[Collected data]
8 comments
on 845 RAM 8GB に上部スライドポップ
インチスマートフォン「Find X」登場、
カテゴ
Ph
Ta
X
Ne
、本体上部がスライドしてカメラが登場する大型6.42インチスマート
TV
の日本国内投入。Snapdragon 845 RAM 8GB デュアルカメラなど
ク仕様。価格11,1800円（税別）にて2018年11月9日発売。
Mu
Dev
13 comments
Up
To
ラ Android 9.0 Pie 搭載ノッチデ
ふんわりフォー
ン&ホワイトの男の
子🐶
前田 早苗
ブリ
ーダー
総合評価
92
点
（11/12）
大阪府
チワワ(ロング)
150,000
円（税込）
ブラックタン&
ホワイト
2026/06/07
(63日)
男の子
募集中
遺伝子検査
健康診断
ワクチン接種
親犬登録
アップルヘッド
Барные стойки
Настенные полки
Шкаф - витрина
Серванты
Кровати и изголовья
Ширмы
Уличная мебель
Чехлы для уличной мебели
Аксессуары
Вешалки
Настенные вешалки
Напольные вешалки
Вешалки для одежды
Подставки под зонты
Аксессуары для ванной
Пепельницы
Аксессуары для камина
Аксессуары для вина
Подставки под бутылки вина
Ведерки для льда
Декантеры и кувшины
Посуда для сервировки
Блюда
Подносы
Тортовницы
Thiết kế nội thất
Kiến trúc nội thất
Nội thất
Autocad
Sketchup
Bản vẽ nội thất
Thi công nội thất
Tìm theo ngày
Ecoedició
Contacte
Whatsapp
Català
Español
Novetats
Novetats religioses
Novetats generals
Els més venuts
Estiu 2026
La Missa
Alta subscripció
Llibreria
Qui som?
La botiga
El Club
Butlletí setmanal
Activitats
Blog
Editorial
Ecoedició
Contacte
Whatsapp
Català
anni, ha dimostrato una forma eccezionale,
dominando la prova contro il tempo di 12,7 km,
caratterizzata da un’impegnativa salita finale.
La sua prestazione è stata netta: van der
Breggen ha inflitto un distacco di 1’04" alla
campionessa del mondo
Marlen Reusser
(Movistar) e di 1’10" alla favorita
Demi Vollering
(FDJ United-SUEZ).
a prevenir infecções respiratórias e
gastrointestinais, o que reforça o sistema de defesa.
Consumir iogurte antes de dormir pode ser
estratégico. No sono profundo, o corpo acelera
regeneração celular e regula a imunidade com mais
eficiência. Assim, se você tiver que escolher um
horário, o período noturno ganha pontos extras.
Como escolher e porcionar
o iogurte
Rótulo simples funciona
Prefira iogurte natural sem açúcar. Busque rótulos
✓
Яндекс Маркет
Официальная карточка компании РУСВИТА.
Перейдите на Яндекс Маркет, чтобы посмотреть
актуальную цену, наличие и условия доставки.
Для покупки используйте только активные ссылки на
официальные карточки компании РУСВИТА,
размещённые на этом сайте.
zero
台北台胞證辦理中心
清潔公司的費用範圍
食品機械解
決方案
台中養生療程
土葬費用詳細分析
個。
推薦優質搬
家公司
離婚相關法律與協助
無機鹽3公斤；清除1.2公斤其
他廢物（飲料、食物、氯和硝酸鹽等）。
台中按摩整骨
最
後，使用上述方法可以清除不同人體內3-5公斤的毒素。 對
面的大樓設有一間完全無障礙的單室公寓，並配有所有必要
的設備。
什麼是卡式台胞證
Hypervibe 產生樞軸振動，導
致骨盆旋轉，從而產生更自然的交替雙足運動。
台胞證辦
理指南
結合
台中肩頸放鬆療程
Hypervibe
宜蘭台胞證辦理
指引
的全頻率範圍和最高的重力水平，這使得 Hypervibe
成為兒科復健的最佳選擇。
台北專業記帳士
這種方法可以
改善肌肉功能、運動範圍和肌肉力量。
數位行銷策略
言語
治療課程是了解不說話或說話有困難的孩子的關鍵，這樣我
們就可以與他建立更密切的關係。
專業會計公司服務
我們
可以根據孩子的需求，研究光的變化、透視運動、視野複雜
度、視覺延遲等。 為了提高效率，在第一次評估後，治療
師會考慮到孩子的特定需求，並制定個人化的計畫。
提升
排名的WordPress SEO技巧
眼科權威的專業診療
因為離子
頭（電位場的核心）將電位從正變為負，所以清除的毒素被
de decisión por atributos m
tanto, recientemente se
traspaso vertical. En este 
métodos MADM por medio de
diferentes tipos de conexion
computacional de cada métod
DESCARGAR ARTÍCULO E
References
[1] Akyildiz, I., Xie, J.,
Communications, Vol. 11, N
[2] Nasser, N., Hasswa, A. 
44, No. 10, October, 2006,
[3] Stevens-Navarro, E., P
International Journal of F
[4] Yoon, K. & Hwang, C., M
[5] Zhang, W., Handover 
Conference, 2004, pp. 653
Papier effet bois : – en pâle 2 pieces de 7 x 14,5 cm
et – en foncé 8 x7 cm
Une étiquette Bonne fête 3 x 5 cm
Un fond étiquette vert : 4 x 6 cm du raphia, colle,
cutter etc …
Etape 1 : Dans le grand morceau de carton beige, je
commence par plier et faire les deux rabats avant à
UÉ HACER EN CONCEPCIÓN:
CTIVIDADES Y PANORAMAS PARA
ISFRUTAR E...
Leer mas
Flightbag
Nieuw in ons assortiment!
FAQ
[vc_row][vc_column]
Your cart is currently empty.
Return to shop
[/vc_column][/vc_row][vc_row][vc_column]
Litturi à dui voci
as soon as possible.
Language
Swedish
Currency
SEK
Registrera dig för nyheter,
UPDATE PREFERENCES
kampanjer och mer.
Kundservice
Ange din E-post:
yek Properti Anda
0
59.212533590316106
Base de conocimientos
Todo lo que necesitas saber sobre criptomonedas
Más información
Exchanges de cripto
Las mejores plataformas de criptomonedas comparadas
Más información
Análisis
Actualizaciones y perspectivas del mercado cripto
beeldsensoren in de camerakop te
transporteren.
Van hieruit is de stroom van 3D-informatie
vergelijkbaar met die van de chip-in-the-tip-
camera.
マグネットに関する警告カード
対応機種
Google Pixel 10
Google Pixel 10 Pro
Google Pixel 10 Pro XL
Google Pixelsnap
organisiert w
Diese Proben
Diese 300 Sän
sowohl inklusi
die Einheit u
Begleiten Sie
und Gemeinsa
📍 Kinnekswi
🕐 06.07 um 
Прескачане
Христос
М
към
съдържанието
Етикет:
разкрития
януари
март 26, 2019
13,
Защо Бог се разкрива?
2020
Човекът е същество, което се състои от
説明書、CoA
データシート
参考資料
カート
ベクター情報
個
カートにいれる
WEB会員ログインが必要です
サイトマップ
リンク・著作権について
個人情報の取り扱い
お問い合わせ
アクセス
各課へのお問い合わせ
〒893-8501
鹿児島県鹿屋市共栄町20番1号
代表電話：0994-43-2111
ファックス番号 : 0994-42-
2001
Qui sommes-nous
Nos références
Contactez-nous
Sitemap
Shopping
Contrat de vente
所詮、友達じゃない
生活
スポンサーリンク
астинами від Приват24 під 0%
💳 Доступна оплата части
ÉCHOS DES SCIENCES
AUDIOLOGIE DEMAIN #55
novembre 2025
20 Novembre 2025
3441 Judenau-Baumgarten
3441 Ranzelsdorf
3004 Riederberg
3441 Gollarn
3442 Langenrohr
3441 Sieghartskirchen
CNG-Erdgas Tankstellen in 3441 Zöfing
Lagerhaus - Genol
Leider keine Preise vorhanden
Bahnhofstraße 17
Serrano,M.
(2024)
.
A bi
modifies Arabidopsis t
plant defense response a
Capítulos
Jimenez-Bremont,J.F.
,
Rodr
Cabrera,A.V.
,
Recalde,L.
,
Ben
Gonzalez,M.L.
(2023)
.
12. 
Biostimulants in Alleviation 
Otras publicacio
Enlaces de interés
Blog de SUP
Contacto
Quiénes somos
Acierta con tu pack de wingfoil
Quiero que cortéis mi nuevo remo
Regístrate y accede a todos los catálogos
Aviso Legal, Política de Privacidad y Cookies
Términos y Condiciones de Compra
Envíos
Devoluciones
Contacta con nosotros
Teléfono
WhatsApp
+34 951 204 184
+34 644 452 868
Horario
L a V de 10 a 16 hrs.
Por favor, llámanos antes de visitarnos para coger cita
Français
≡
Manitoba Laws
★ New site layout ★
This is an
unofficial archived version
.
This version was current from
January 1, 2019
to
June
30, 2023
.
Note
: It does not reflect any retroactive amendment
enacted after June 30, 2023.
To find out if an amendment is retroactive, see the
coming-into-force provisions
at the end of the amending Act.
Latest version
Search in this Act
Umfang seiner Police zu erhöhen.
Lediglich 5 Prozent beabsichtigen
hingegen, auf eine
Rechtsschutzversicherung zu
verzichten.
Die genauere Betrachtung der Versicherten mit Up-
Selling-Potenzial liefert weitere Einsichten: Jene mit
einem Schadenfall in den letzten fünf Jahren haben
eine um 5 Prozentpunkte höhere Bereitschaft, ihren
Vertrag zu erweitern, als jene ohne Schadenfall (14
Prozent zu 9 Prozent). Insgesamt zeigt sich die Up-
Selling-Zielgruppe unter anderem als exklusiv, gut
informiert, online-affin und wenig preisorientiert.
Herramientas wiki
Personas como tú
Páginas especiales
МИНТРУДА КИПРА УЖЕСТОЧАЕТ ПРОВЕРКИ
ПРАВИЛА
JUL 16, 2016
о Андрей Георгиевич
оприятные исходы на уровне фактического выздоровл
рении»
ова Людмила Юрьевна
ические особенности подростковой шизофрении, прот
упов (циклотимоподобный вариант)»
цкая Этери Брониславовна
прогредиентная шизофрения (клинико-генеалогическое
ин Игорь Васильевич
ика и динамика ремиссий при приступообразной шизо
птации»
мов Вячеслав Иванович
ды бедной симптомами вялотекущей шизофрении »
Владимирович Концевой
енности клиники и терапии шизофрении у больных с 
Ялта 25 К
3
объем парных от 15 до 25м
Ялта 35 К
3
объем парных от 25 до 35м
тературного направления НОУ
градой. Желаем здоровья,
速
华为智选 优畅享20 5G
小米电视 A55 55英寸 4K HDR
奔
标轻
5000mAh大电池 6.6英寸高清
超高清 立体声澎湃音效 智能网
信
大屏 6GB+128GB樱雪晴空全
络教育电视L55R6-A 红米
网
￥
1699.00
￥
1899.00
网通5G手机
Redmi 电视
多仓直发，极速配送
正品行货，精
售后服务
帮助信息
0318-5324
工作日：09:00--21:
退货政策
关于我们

◆ **What you should do**:
Please reproduce the material verbatim from its first line through the line containing "gastrointestinais, o que", including both ends and nothing after.

◆ **Task result**:
8 comments
on 845 RAM 8GB に上部スライドポップ
インチスマートフォン「Find X」登場、
カテゴ
Ph
Ta
X
Ne
、本体上部がスライドしてカメラが登場する大型6.42インチスマート
TV
の日本国内投入。Snapdragon 845 RAM 8GB デュアルカメラなど
ク仕様。価格11,1800円（税別）にて2018年11月9日発売。
Mu
Dev
13 comments
Up
To
ラ Android 9.0 Pie 搭載ノッチデ
ふんわりフォー
ン&ホワイトの男の
子🐶
前田 早苗
ブリ
ーダー
総合評価
92
点
（11/12）
大阪府
チワワ(ロング)
150,000
円（税込）
ブラックタン&
ホワイト
2026/06/07
(63日)
男の子
募集中
遺伝子検査
健康診断
ワクチン接種
親犬登録
アップルヘッド
Барные стойки
Настенные полки
Шкаф - витрина
Серванты
Кровати и изголовья
Ширмы
Уличная мебель
Чехлы для уличной мебели
Аксессуары
Вешалки
Настенные вешалки
Напольные вешалки
Вешалки для одежды
Подставки под зонты
Аксессуары для ванной
Пепельницы
Аксессуары для камина
Аксессуары для вина
Подставки под бутылки вина
Ведерки для льда
Декантеры и кувшины
Посуда для сервировки
Блюда
Подносы
Тортовницы
Thiết kế nội thất
Kiến trúc nội thất
Nội thất
Autocad
Sketchup
Bản vẽ nội thất
Thi công nội thất
Tìm theo ngày
Ecoedició
Contacte
Whatsapp
Català
Español
Novetats
Novetats religioses
Novetats generals
Els més venuts
Estiu 2026
La Missa
Alta subscripció
Llibreria
Qui som?
La botiga
El Club
Butlletí setmanal
Activitats
Blog
Editorial
Ecoedició
Contacte
Whatsapp
Català
anni, ha dimostrato una forma eccezionale,
dominando la prova contro il tempo di 12,7 km,
caratterizzata da un’impegnativa salita finale.
La sua prestazione è stata netta: van der
Breggen ha inflitto un distacco di 1’04" alla
campionessa del mondo
Marlen Reusser
(Movistar) e di 1’10" alla favorita
Demi Vollering
(FDJ United-SUEZ).
a prevenir infecções respiratórias e
gastrointestinais, o que reforça o sistema de defesa.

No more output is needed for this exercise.